_ABOUT THIS TASK_
Output exactly the line that includes "thumb cmc: (973, 632)" and all the lines after it through the end of the listing below, and nothing more.

_DATA RECORDS_

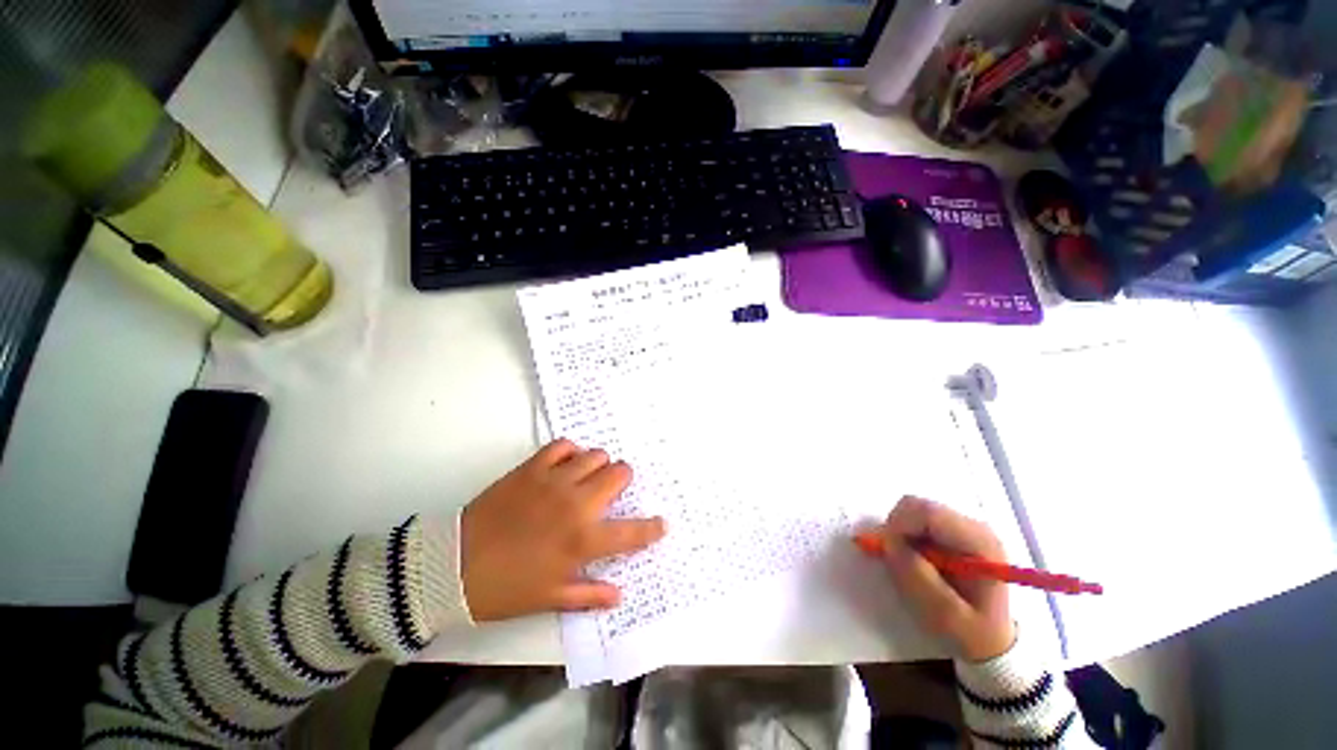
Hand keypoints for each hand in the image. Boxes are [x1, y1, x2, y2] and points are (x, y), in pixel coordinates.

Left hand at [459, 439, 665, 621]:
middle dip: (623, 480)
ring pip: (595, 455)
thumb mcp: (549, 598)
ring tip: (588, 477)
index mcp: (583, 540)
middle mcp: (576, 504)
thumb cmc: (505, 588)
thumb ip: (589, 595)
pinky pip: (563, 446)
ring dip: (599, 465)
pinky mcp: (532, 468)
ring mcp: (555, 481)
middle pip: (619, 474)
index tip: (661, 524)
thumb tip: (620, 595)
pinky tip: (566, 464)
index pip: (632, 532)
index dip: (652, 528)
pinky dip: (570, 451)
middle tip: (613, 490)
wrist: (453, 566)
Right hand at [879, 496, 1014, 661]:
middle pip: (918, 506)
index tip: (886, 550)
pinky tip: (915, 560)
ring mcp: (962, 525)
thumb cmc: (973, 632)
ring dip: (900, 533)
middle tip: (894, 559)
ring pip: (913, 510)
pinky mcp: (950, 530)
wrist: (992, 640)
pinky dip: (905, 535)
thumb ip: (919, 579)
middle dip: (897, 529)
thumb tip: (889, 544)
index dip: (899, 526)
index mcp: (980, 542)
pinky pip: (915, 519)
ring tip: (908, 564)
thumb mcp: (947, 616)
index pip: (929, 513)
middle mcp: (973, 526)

_ANSWER BELOW_
thumb cmc: (973, 632)
ring dip: (900, 533)
middle tip: (894, 559)
ring pip: (913, 510)
pinky mcp: (950, 530)
wrist: (992, 640)
pinky dip: (905, 535)
thumb ip: (919, 579)
middle dip: (897, 529)
thumb tip: (889, 544)
index dip: (899, 526)
index mcp: (980, 542)
pinky pip: (915, 519)
ring tip: (908, 564)
thumb mcp: (947, 616)
index pip: (929, 513)
middle mcp: (973, 526)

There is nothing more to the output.